Nooo! No you don't just have to get on with stuff! Being on maternity leave does not mean you become the family skivvy. Do that and he will expect it forever more. Did you do everything round the house before and after DC1? He works less than you, you just don't get paid for it. You are constantly 'on' every waking minute of the day. Do not let him think it's okay to do fuck all and you will cope with everything because it's bloody not.
CanofCant · 29/01/2022 13:01

And if he says everything you do about the house and for the kids is so easy then what's stopping him from doing it? Is it just that he can't be arsed or thinks it's beneath him? With or without children, the daily house chores would need doing and regardless of how much paid work he does he would still need to contribute to the running of the house. He should be embarrassed.

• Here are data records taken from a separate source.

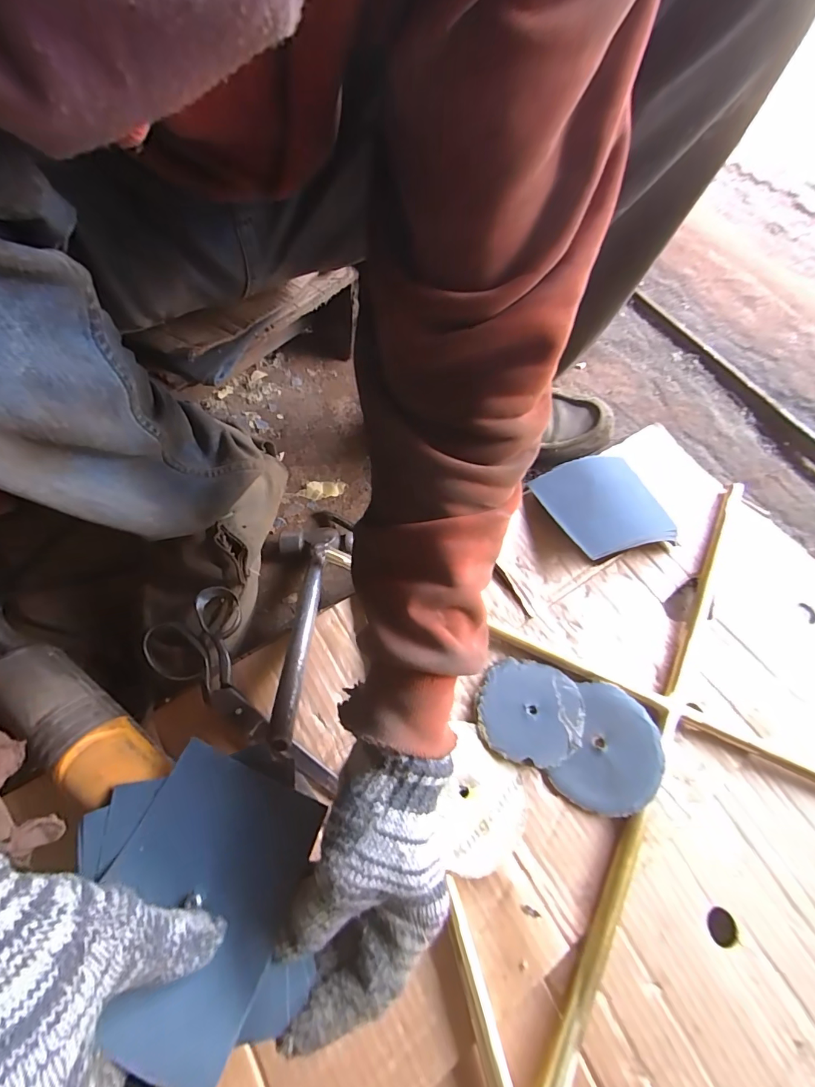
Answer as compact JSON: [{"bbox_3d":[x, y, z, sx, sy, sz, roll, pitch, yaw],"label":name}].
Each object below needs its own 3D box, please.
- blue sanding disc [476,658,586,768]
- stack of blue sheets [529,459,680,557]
[{"bbox_3d":[0.115,0.156,0.397,0.093,0.007,0.088,-1,55,1],"label":"blue sanding disc"},{"bbox_3d":[0.219,-0.041,0.495,0.127,0.045,0.126,-13,64,-10],"label":"stack of blue sheets"}]

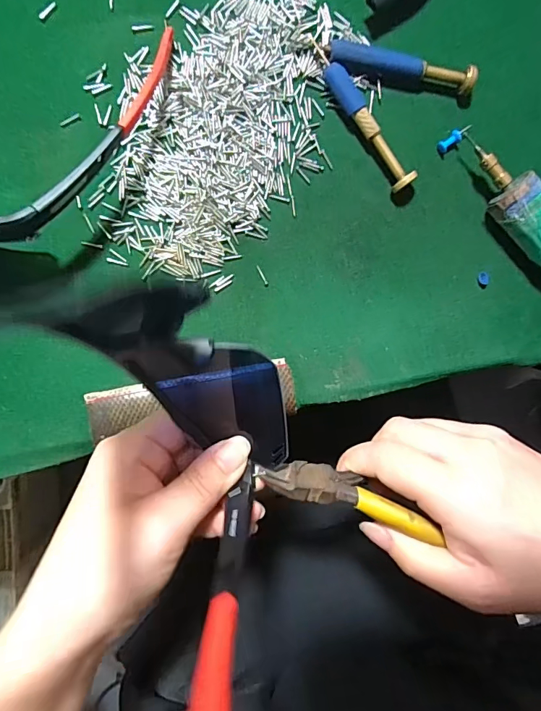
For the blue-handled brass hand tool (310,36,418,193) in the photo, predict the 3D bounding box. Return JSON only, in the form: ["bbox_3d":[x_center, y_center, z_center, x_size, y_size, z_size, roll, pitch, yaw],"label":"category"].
[{"bbox_3d":[0.051,-0.138,0.248,0.013,0.014,0.096,-38,96,-2],"label":"blue-handled brass hand tool"}]

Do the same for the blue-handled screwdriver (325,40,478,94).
[{"bbox_3d":[0.075,-0.166,0.248,0.085,0.014,0.011,9,92,-6],"label":"blue-handled screwdriver"}]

pastypirate · 29/01/2022 13:10

Stop doing his washing. Right now. Tell him he will be doing his own from now on. He is an adult man who can operate a machine.

I can't imagine the level of disrespect for a partner needed to let them clean up your cum stained....items. Horrific.

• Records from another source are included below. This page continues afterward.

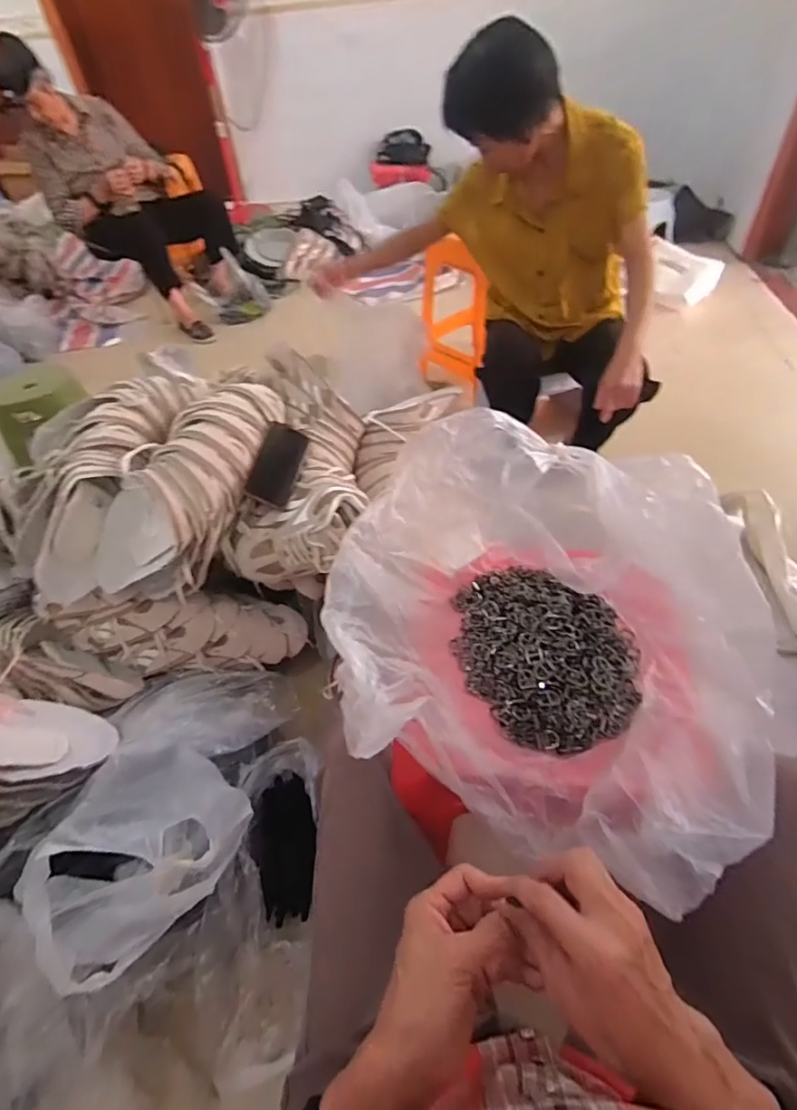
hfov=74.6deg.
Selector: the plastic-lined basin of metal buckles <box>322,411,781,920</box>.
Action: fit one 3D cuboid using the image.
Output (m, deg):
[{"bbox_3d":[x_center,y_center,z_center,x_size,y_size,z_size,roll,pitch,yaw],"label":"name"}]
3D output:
[{"bbox_3d":[0.140,0.053,0.515,0.397,0.149,0.397,12,51,16],"label":"plastic-lined basin of metal buckles"}]

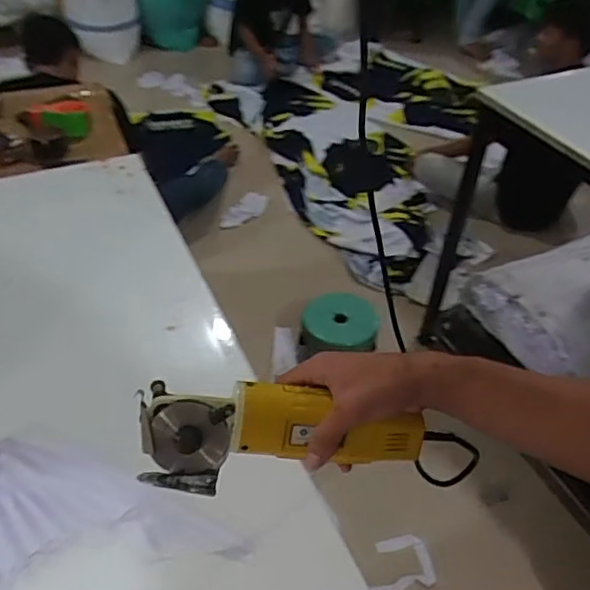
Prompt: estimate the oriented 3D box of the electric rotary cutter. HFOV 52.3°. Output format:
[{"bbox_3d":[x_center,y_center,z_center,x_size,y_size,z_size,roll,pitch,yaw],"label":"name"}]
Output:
[{"bbox_3d":[0.011,0.122,0.522,0.279,0.071,0.066,4,41,-9],"label":"electric rotary cutter"}]

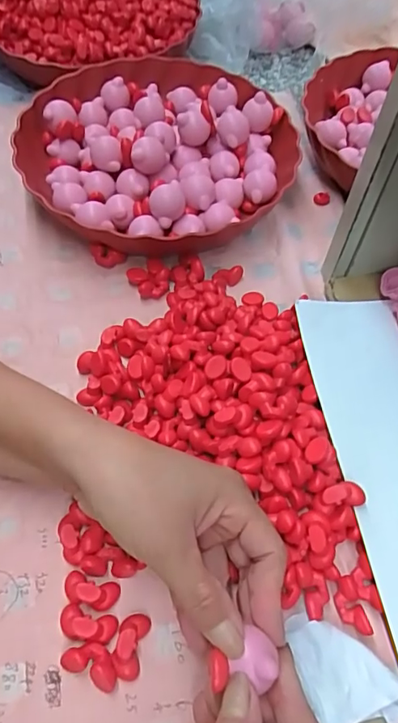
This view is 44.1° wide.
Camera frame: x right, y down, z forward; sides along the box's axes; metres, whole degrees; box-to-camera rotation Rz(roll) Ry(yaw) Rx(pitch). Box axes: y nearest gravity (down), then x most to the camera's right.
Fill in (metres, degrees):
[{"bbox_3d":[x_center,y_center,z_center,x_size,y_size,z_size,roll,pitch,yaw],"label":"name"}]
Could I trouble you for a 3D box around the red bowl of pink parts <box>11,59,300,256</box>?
[{"bbox_3d":[-0.035,-0.192,0.445,0.233,0.047,0.236,33,63,16],"label":"red bowl of pink parts"}]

Unanananana · 29/01/2022 15:22

He is wanking in your sons bed?! Vile. Make him wash his own cummy socks and sheets.

As a PP said, 'let' him wank all he likes (in an appropriate place) after he has stepped up to support you and his DCand stopped treating you like his maid. You are worth more

Ohsugarhoneyicetea · 29/01/2022 16:05

He's not a good man, he's a lazy stain of a human being who would rather lie around wanking than help his exhausted partner care for his children. Id looking for an exit. And shared care of your 6 year old.

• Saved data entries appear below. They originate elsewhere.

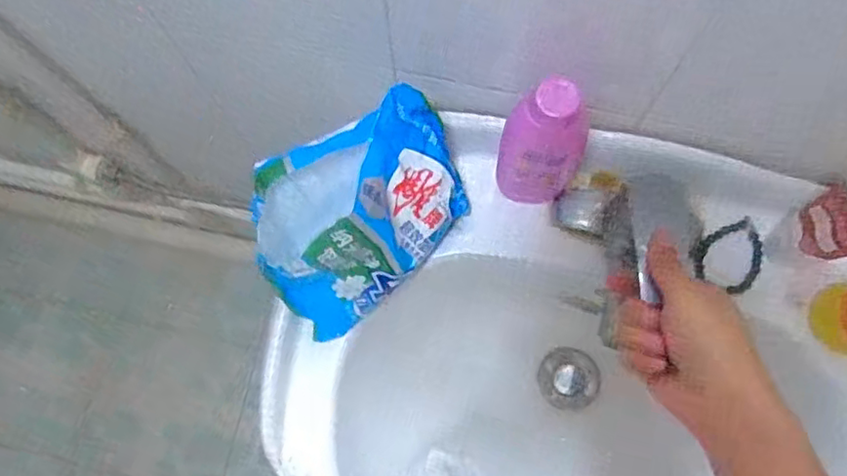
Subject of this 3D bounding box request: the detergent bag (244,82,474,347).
[{"bbox_3d":[-0.050,-0.021,0.502,0.176,0.125,0.114,-37,77,-9],"label":"detergent bag"}]

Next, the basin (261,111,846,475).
[{"bbox_3d":[0.141,0.159,0.584,0.540,0.188,0.453,17,76,6],"label":"basin"}]

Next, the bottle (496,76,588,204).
[{"bbox_3d":[0.094,-0.073,0.488,0.061,0.154,0.060,26,77,8],"label":"bottle"}]

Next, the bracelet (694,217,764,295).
[{"bbox_3d":[0.268,0.017,0.546,0.060,0.012,0.053,-32,76,-7],"label":"bracelet"}]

youvegottenminuteslynn · 29/01/2022 17:03

He wanks in his son's bed and then expects you to clean up the resulting cum stains left on his own clothing?

Jesus Christ that's grim.

He sounds awful. Complete disdain and lazy contempt for you.

Alisa2 · 29/01/2022 17:14

Minus the masterbating and husband cooking dinner I can totally relate. EBF 8 week old and a demanding toddler. I do all the house chores and dinner. He just financially provides. I feel like I'm going crazy. He just doesn't want to do anything and everything I do is a 'given'! I'm a mother/housewife it's my job. I'm literally non stop so any help I ask for is for the jobs I literally can't do. Any decent human being can see im suffering and i need the help let alone a supposedly loving husband! He will only help if I literally scream and shout about it and force him to. I just cant live like this. Have no idea what to advice you or myself. If we stop doing the chores. The house won't be liveable for the kids. I won't be able to manage in the mess either cos he still won't do it. If I leave him I lose. I couldn't cope without the by force help I get from him like wash dishes or hold the baby whilst I shower or cook dinner. Basically f*ed

Knutface · 29/01/2022 17:56

Disgusting, even my teenage sons use tissues!